J’avais cette inquiétude. Nous n’avons jamais eu de problème, mais cela ne veut pas dire que je n’avais pas de fiché S pour radicalisation parmi mes administrés. Si c’est le cas, il est préférable que la personne ne soit pas embauchée pour mener des actions dans le cadre de la ville, ni au service informatique de la commune, ni auprès des enfants en tant qu’animateur ou éducateur sportif, par exemple. Ce qui est déjà arrivé dans certaines villes. S’il est au courant, le maire peut faire en sorte d’éloigner l’individu de ces fonctions pour lesquelles sa radicalisation pourrait constituer un danger. Enfin, si un édile sait qu’un fiché S vit dans telle ou telle rue, il pourra être particulièrement vigilant à son encontre et faire remonter des informations.

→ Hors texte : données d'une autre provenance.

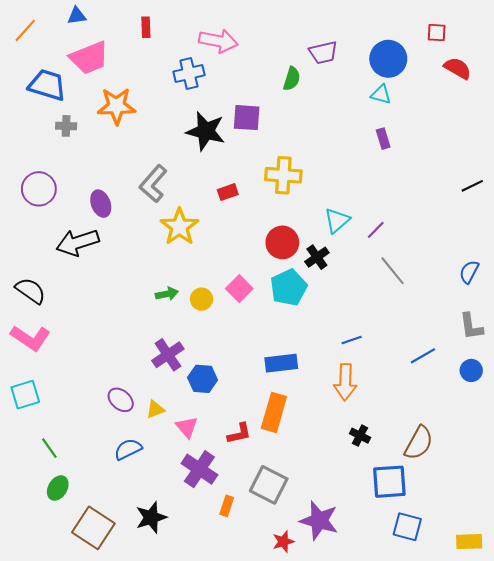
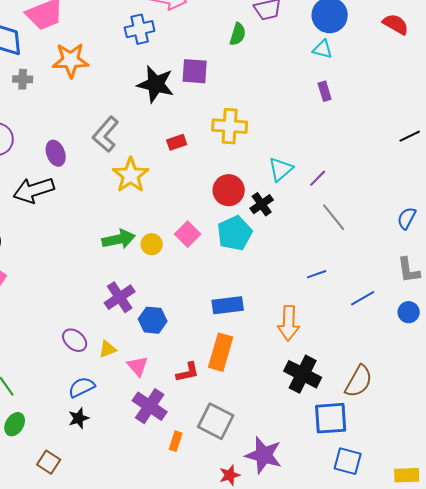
green arrow: (167, 294) -> (119, 239), size x1.5
blue line: (352, 340) -> (317, 274), moved
black cross: (360, 436) -> (303, 374), size x1.8
black star: (151, 517) -> (79, 418), moved, size x0.7
brown square: (93, 528) -> (49, 462), size x0.6

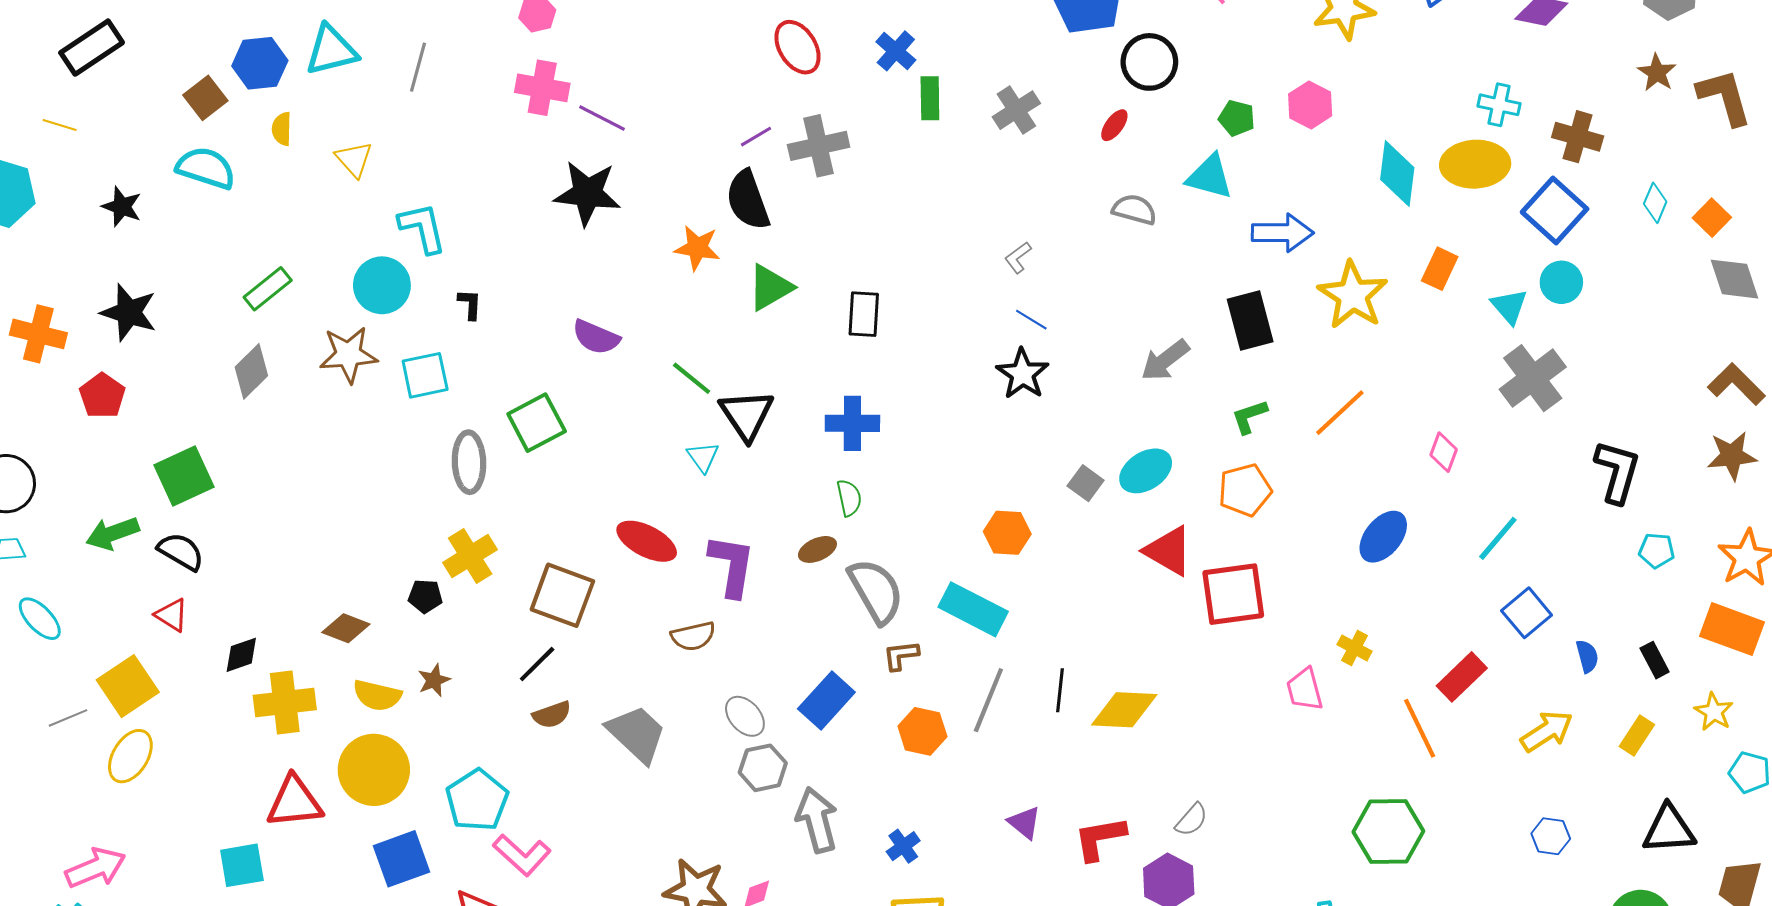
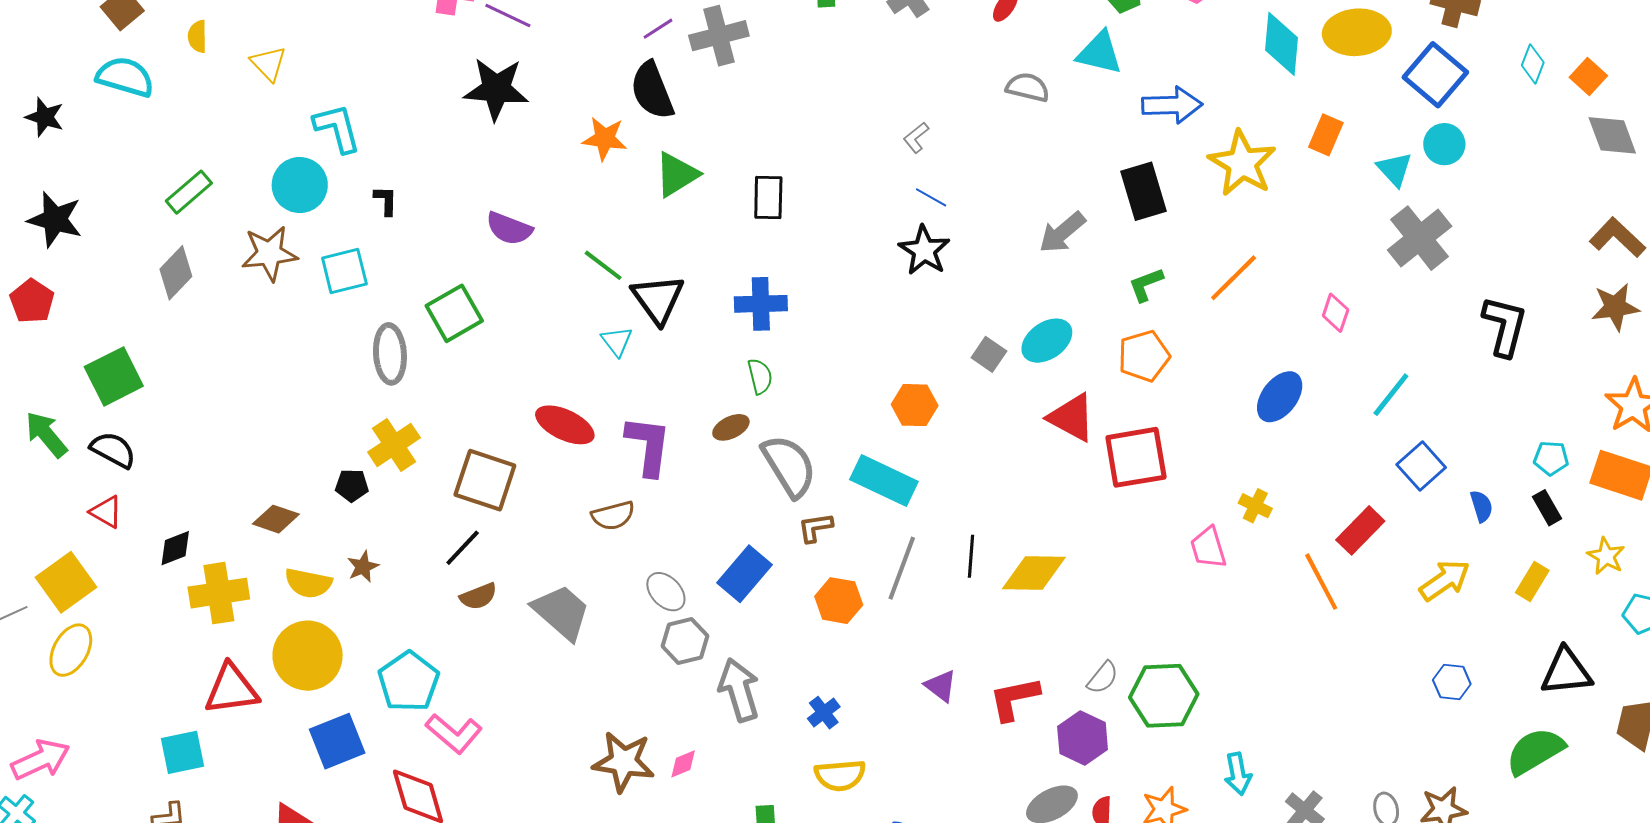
green arrow: (113, 533) -> (46, 434), turned 72
cyan pentagon: (1657, 550) -> (1551, 458), moved
green hexagon: (1388, 831) -> (1164, 696), moved

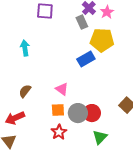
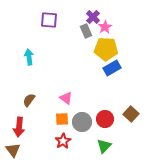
pink star: (107, 12) -> (105, 27), moved
blue rectangle: (86, 59) -> (112, 68), moved
red circle: (92, 113) -> (105, 119), moved
red arrow: (15, 118) -> (19, 127), turned -60

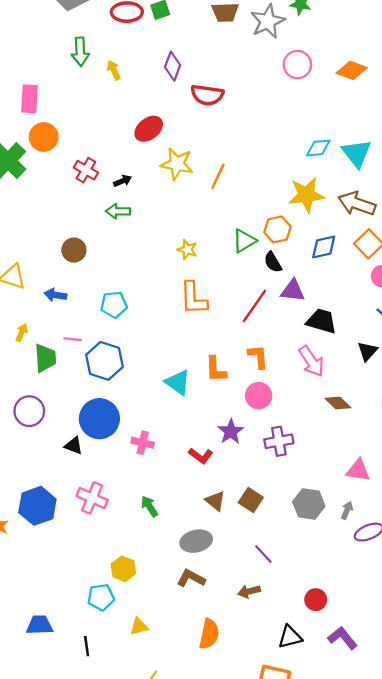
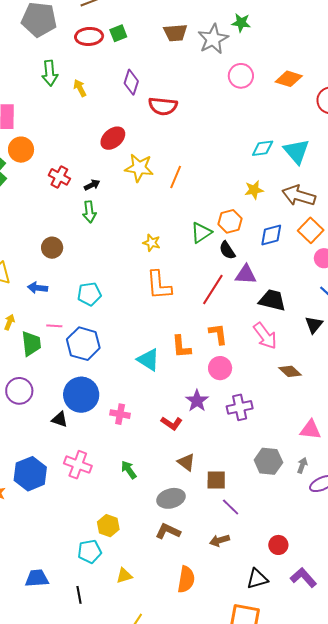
yellow star: (306, 195) -> (254, 190), size x0.6
green arrow: (118, 211) -> (89, 212), turned -95
brown square: (251, 500) -> (216, 480), moved, turned -30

Les services de renseignements s’inquiètent de voir les surveillances fragilisées… Et ne risque-t-on pas d’ouvrir la boîte de Pandore ? Comment garantir la confidentialité ?

C’est un argument fallacieux - typique des services de l’Etat qui ne veulent pas partager l’information - dès lors que le maire est tenu à la confidentialité, comme je le suggérais dans ma proposition de loi. Celui-ci ne pourra les utiliser que dans le cadre de ses missions légales. Au quotidien, les maires sont déjà détenteurs de nombreux secrets, qu’ils ne partagent pas nécessairement. Ils ne sont pas obligés de tout dire à leur conseil municipal. Le partage d’informations peut se faire, par exemple, uniquement avec sa police municipale, pour développer une surveillance accrue. Et encore, il peut juste dire «vous surveillez le 32» sans expliquer pourquoi. Si on inscrit dans le dispositif que le maire a une obligation de discrétion, il n’y a aucun risque. Car, bien sûr, il ne faut pas que ces personnes ou leurs familles soient montrées du doigt, ou leur identité dévoilée, ça risquerait de susciter des troubles à l’ordre public.